-- EXERCISE BRIEF --
Although the listing contains pictures, reproduce only its text, exactly as written.

-- EXCERPTED RECORDS --

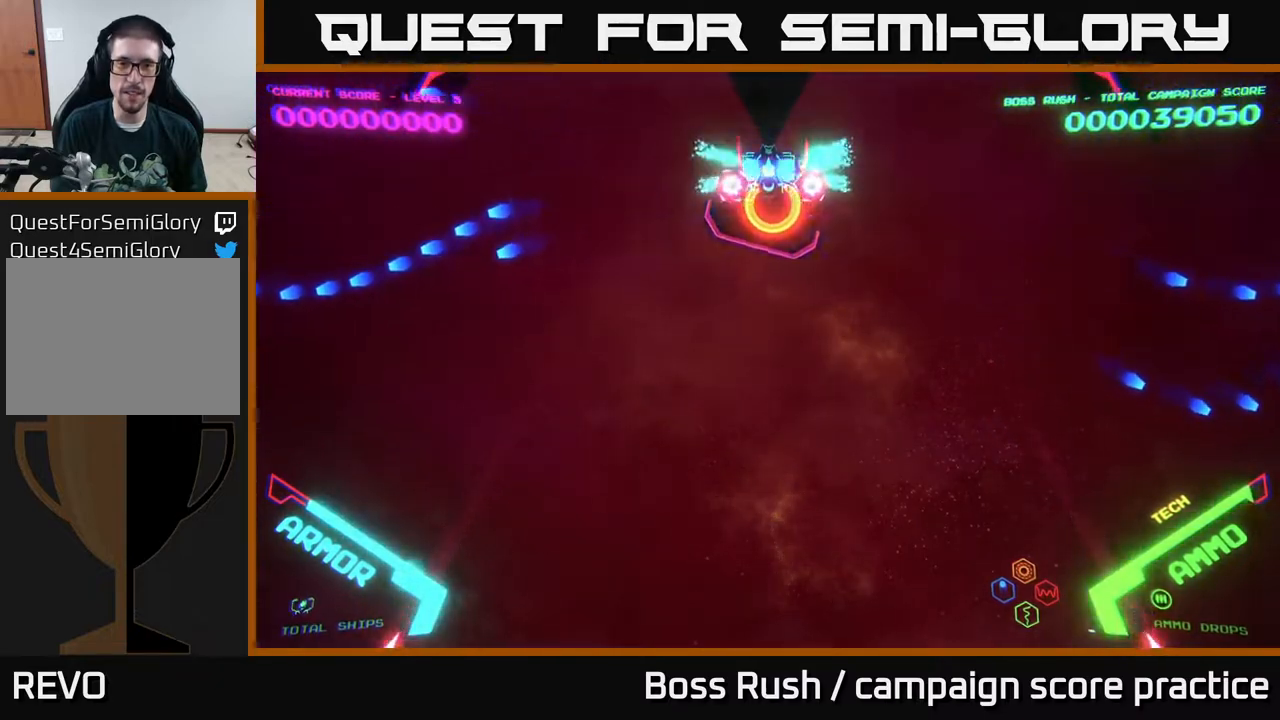
{"buttons": [], "left_stick": "center", "right_stick": "center", "events": [[200, "B", "up"]]}
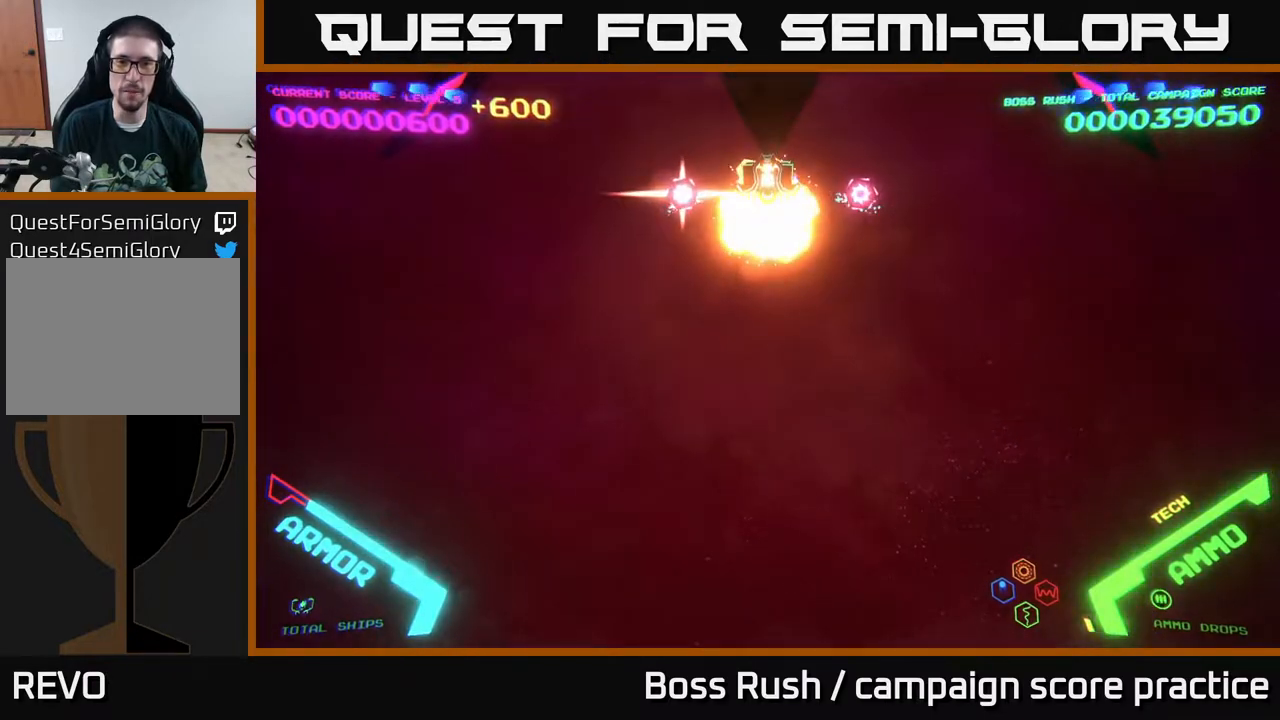
{"buttons": [], "left_stick": "right", "right_stick": "center", "events": [[133, "left_stick", "down"], [300, "left_stick", "center"], [500, "left_stick", "right"]]}
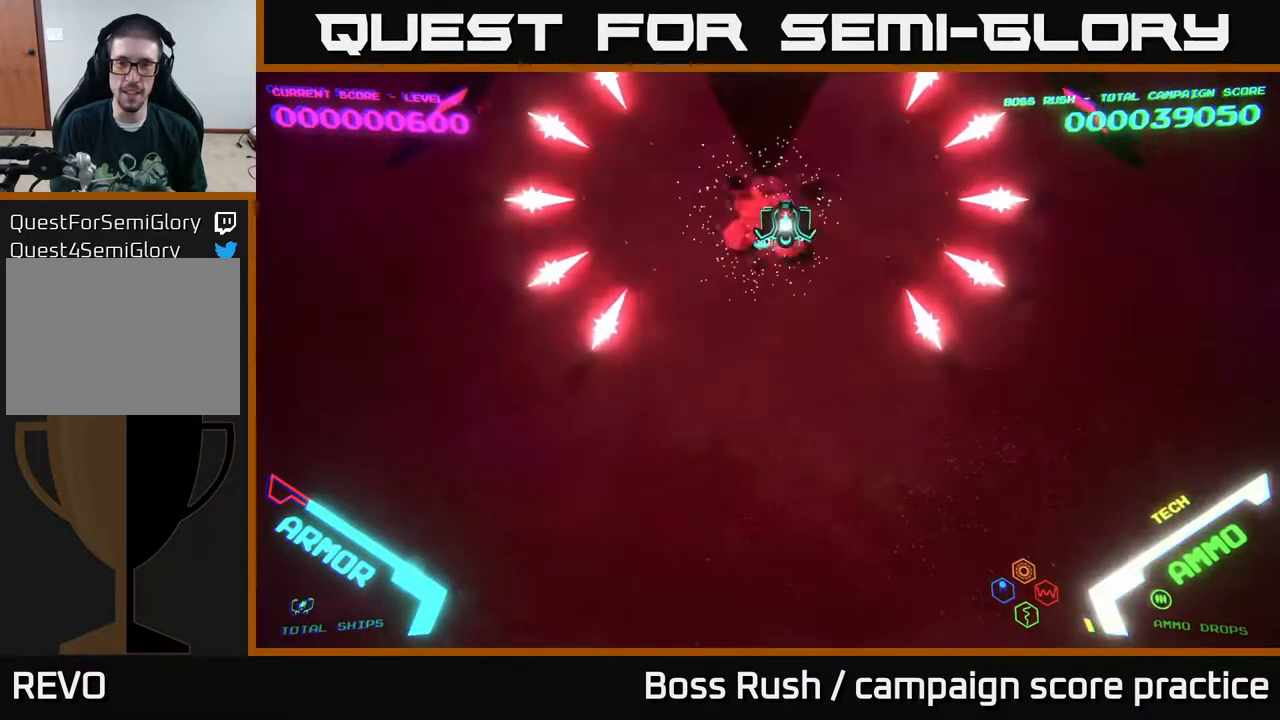
{"buttons": [], "left_stick": "right", "right_stick": "center", "events": []}
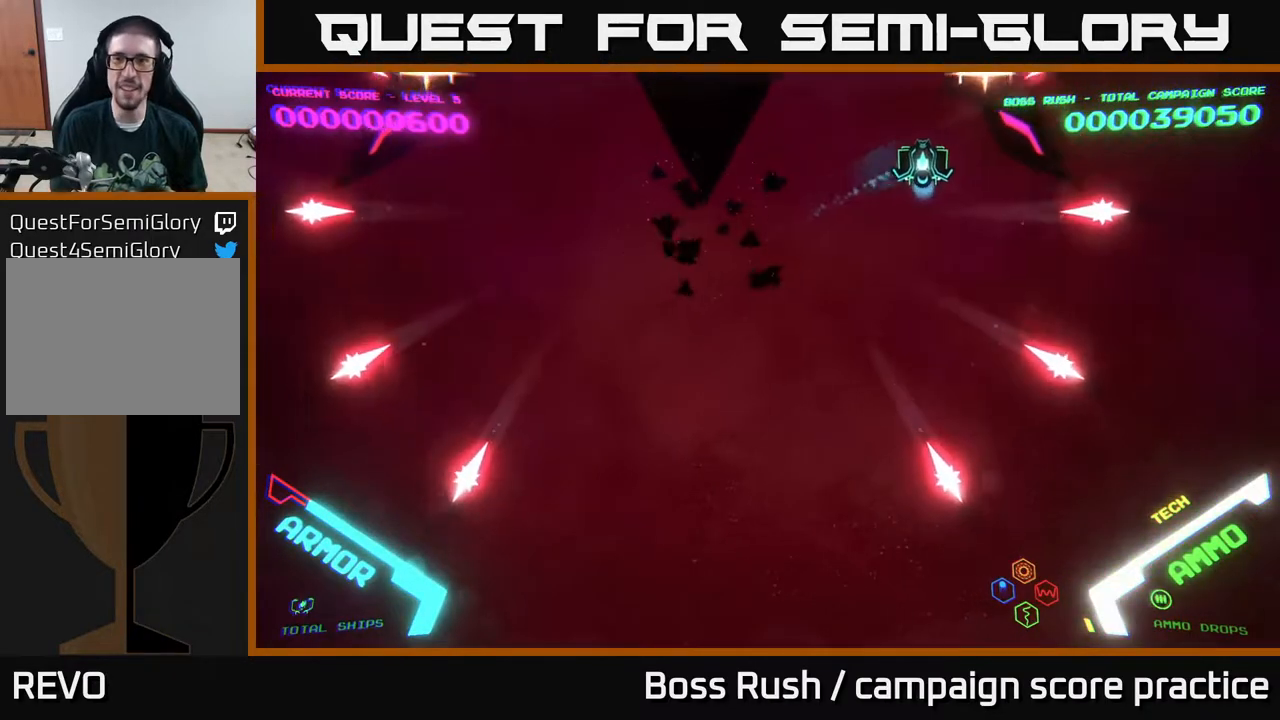
{"buttons": ["X"], "left_stick": "down", "right_stick": "center", "events": [[317, "A", "down"], [317, "left_stick", "left"], [367, "A", "up"], [383, "left_stick", "down"], [467, "X", "down"]]}
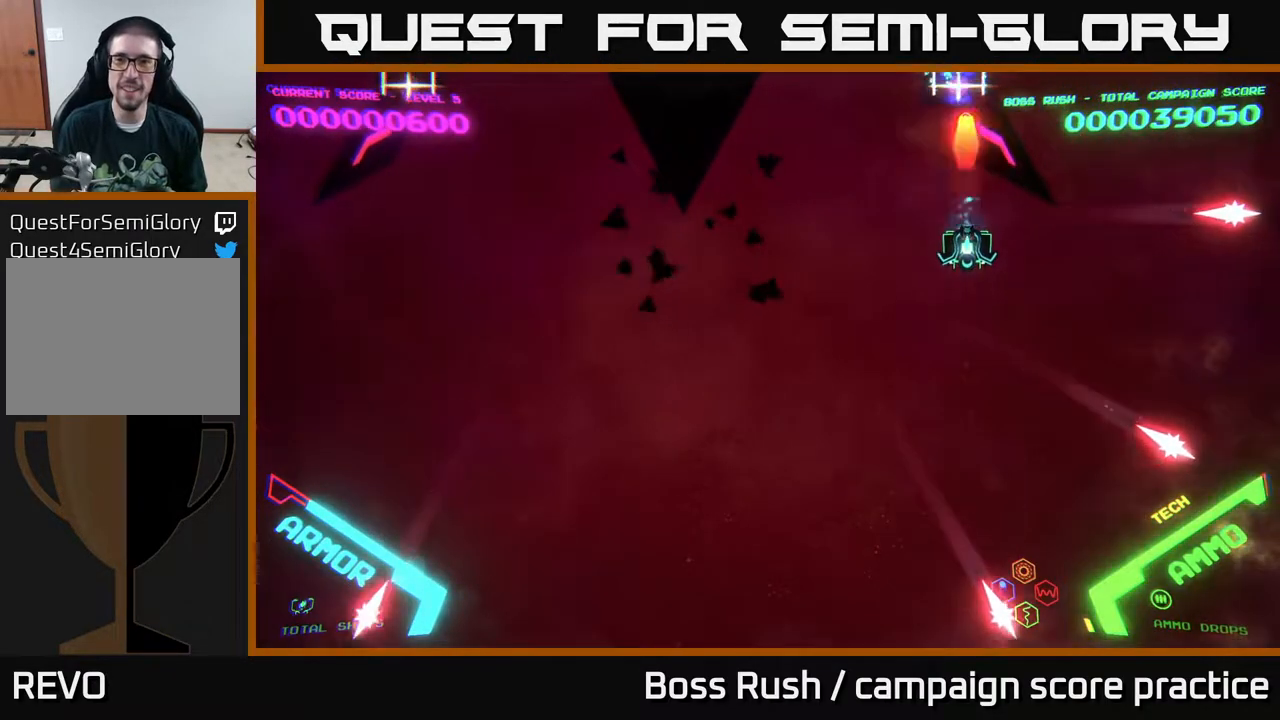
{"buttons": ["X"], "left_stick": "down", "right_stick": "center", "events": [[33, "X", "up"], [100, "X", "down"], [183, "X", "up"], [233, "X", "down"], [300, "X", "up"], [350, "X", "down"], [433, "X", "up"], [500, "X", "down"]]}
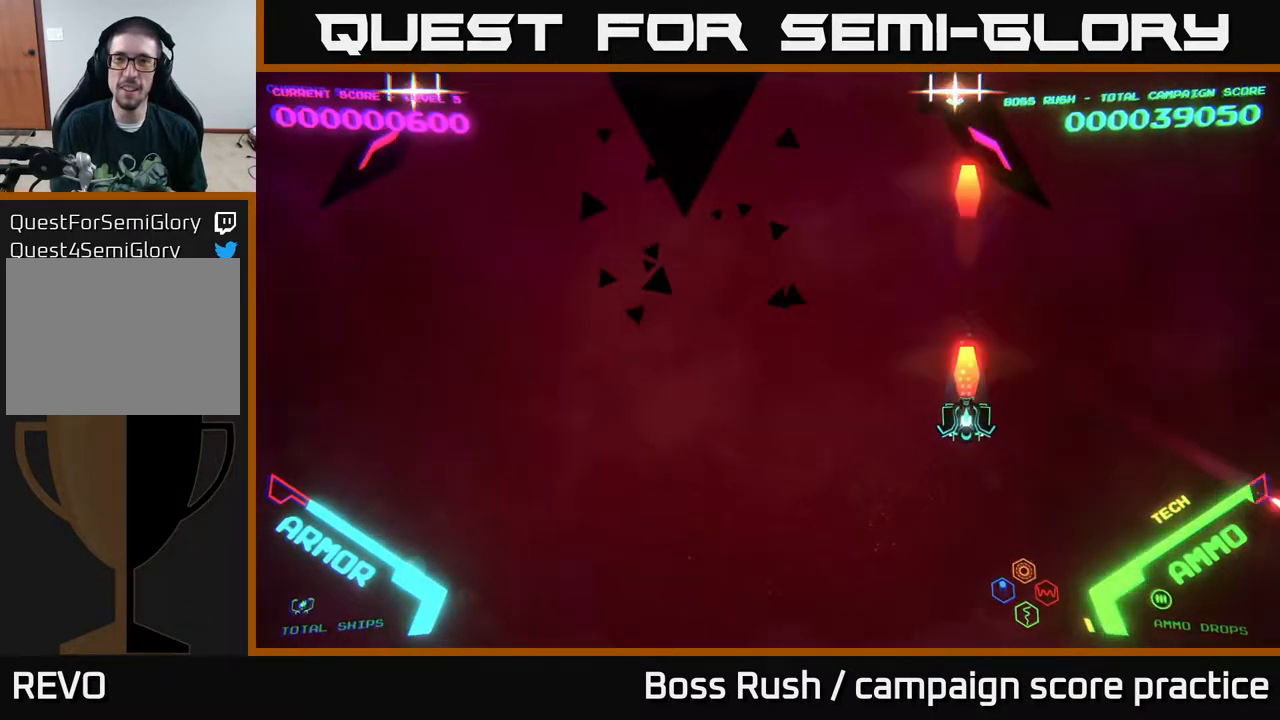
{"buttons": ["X"], "left_stick": "center", "right_stick": "center", "events": [[83, "X", "up"], [150, "left_stick", "center"], [400, "left_stick", "left"], [467, "X", "down"], [483, "left_stick", "center"]]}
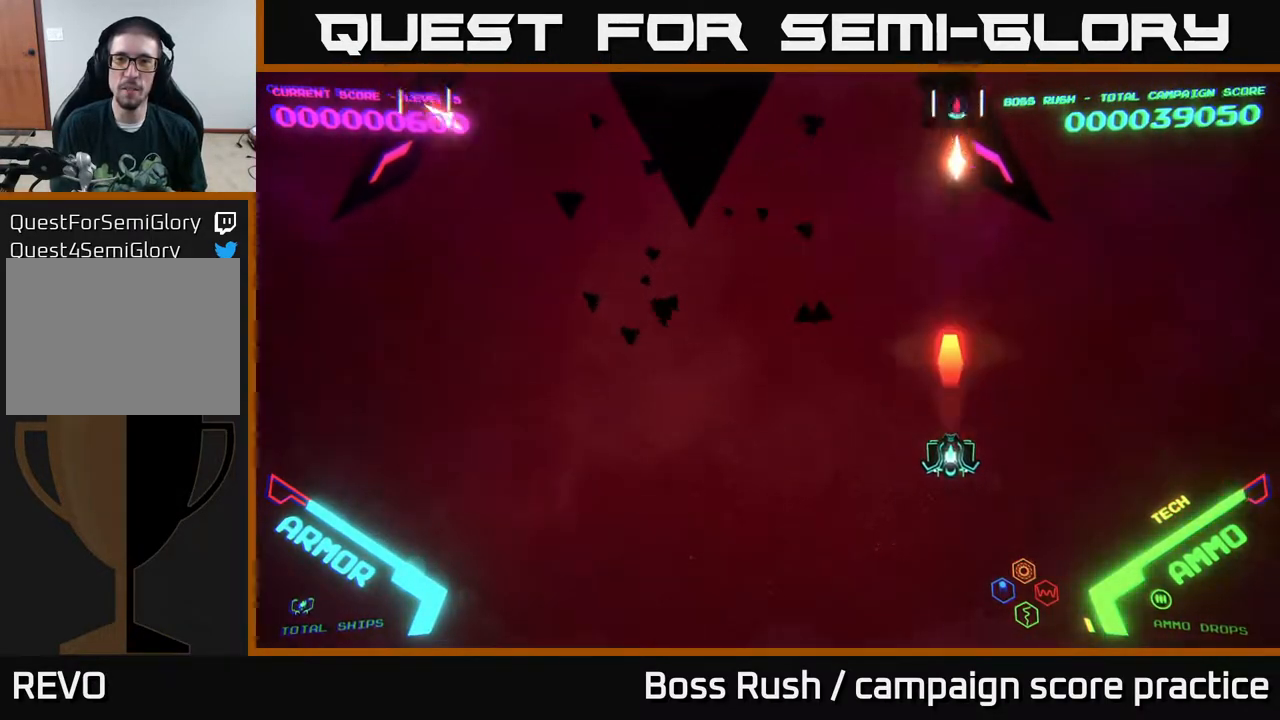
{"buttons": ["X"], "left_stick": "down", "right_stick": "center", "events": [[17, "X", "up"], [83, "X", "down"], [150, "X", "up"], [233, "X", "down"], [317, "X", "up"], [333, "left_stick", "down"], [367, "X", "down"], [433, "X", "up"], [483, "X", "down"]]}
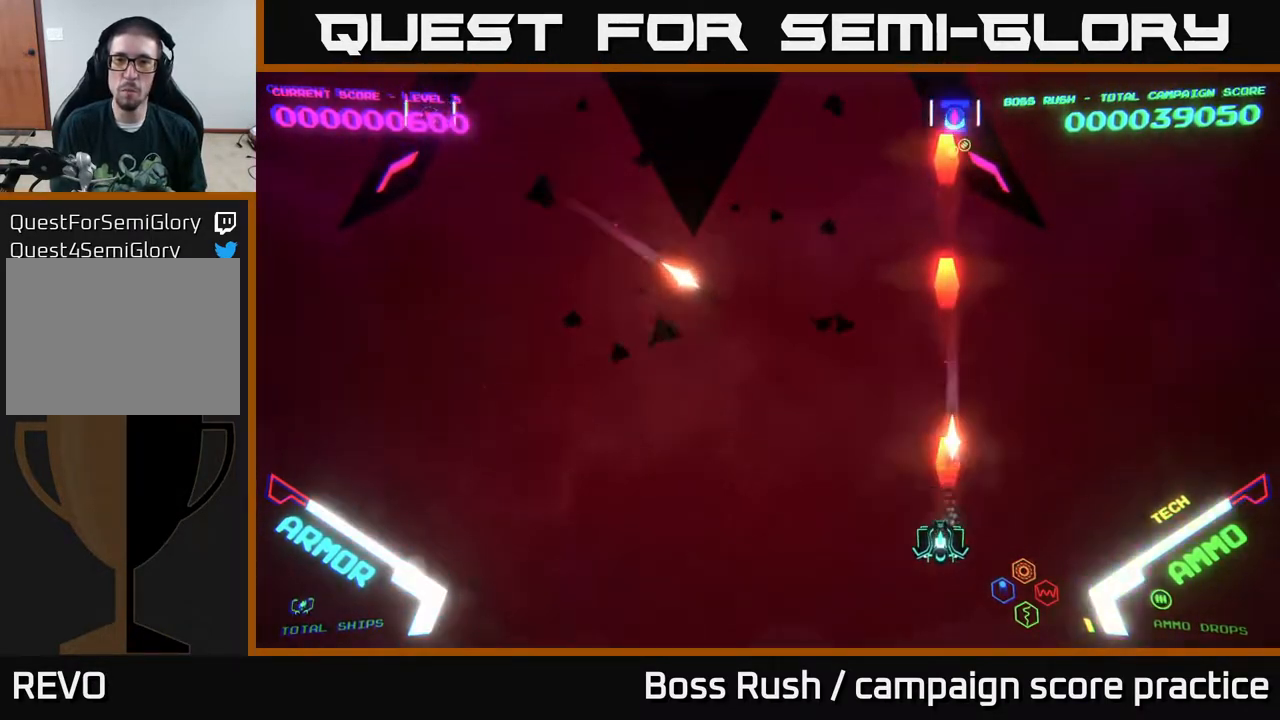
{"buttons": [], "left_stick": "up-left", "right_stick": "center", "events": [[67, "X", "up"], [117, "left_stick", "left"], [250, "left_stick", "up"], [333, "left_stick", "down-left"], [467, "left_stick", "up-left"]]}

-- COMPLETED EXERCISE --
{"buttons": [], "left_stick": "center", "right_stick": "center", "events": [[200, "B", "up"]]}
{"buttons": [], "left_stick": "right", "right_stick": "center", "events": [[133, "left_stick", "down"], [300, "left_stick", "center"], [500, "left_stick", "right"]]}
{"buttons": [], "left_stick": "right", "right_stick": "center", "events": []}
{"buttons": ["X"], "left_stick": "down", "right_stick": "center", "events": [[317, "A", "down"], [317, "left_stick", "left"], [367, "A", "up"], [383, "left_stick", "down"], [467, "X", "down"]]}
{"buttons": ["X"], "left_stick": "down", "right_stick": "center", "events": [[33, "X", "up"], [100, "X", "down"], [183, "X", "up"], [233, "X", "down"], [300, "X", "up"], [350, "X", "down"], [433, "X", "up"], [500, "X", "down"]]}
{"buttons": ["X"], "left_stick": "center", "right_stick": "center", "events": [[83, "X", "up"], [150, "left_stick", "center"], [400, "left_stick", "left"], [467, "X", "down"], [483, "left_stick", "center"]]}
{"buttons": ["X"], "left_stick": "down", "right_stick": "center", "events": [[17, "X", "up"], [83, "X", "down"], [150, "X", "up"], [233, "X", "down"], [317, "X", "up"], [333, "left_stick", "down"], [367, "X", "down"], [433, "X", "up"], [483, "X", "down"]]}
{"buttons": [], "left_stick": "up-left", "right_stick": "center", "events": [[67, "X", "up"], [117, "left_stick", "left"], [250, "left_stick", "up"], [333, "left_stick", "down-left"], [467, "left_stick", "up-left"]]}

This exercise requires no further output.